» Data:
▶
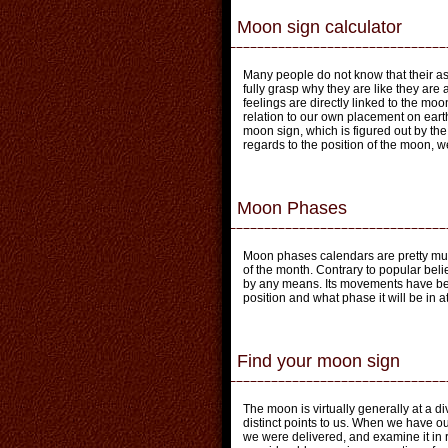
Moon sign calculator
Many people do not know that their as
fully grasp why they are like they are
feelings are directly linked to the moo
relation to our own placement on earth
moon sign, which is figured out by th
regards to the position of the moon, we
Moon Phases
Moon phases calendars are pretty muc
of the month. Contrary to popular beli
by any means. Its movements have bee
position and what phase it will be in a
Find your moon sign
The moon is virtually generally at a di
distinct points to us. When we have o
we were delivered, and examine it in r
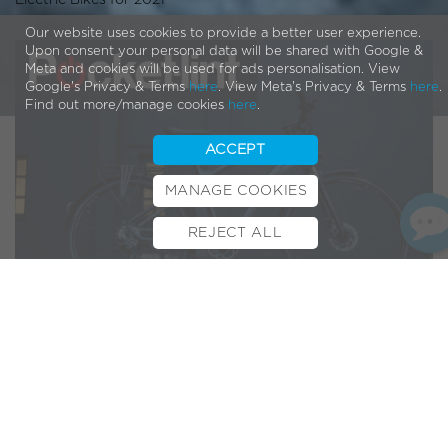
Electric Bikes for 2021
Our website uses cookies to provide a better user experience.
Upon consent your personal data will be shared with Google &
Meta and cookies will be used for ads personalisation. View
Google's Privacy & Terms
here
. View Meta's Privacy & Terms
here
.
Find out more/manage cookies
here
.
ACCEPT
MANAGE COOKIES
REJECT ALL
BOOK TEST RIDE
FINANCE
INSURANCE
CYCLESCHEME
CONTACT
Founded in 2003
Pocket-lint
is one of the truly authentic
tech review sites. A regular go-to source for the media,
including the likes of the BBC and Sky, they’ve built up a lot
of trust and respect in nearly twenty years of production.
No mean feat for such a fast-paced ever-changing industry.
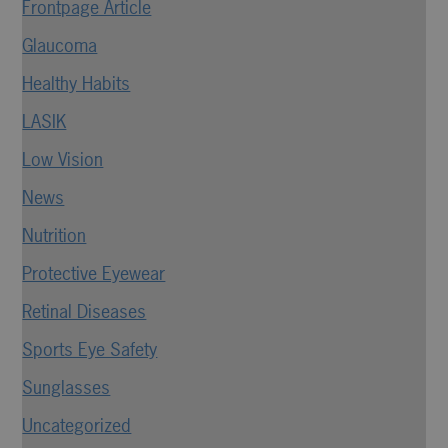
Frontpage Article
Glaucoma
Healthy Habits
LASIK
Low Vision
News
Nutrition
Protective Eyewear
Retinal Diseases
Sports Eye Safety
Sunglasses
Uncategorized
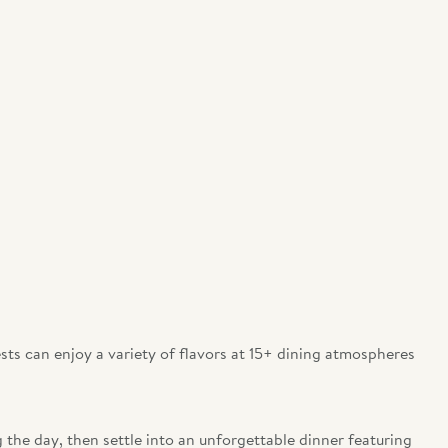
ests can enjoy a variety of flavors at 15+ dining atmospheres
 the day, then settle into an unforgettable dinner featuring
◀
» Your task:
Reproduce the data above word for word, line by line, leaving out the picture placeholders.

» Written reply:
Moon sign calculator
Many people do not know that their as
fully grasp why they are like they are
feelings are directly linked to the moo
relation to our own placement on earth
moon sign, which is figured out by th
regards to the position of the moon, we
Moon Phases
Moon phases calendars are pretty muc
of the month. Contrary to popular beli
by any means. Its movements have bee
position and what phase it will be in a
Find your moon sign
The moon is virtually generally at a di
distinct points to us. When we have o
we were delivered, and examine it in r
Electric Bikes for 2021
Our website uses cookies to provide a better user experience.
Upon consent your personal data will be shared with Google &
Meta and cookies will be used for ads personalisation. View
Google's Privacy & Terms
here
. View Meta's Privacy & Terms
here
.
Find out more/manage cookies
here
.
ACCEPT
MANAGE COOKIES
REJECT ALL
BOOK TEST RIDE
FINANCE
INSURANCE
CYCLESCHEME
CONTACT
Founded in 2003
Pocket-lint
is one of the truly authentic
tech review sites. A regular go-to source for the media,
including the likes of the BBC and Sky, they’ve built up a lot
of trust and respect in nearly twenty years of production.
No mean feat for such a fast-paced ever-changing industry.
Frontpage Article
Glaucoma
Healthy Habits
LASIK
Low Vision
News
Nutrition
Protective Eyewear
Retinal Diseases
Sports Eye Safety
Sunglasses
Uncategorized
ests can enjoy a variety of flavors at 15+ dining atmospheres
 the day, then settle into an unforgettable dinner featuring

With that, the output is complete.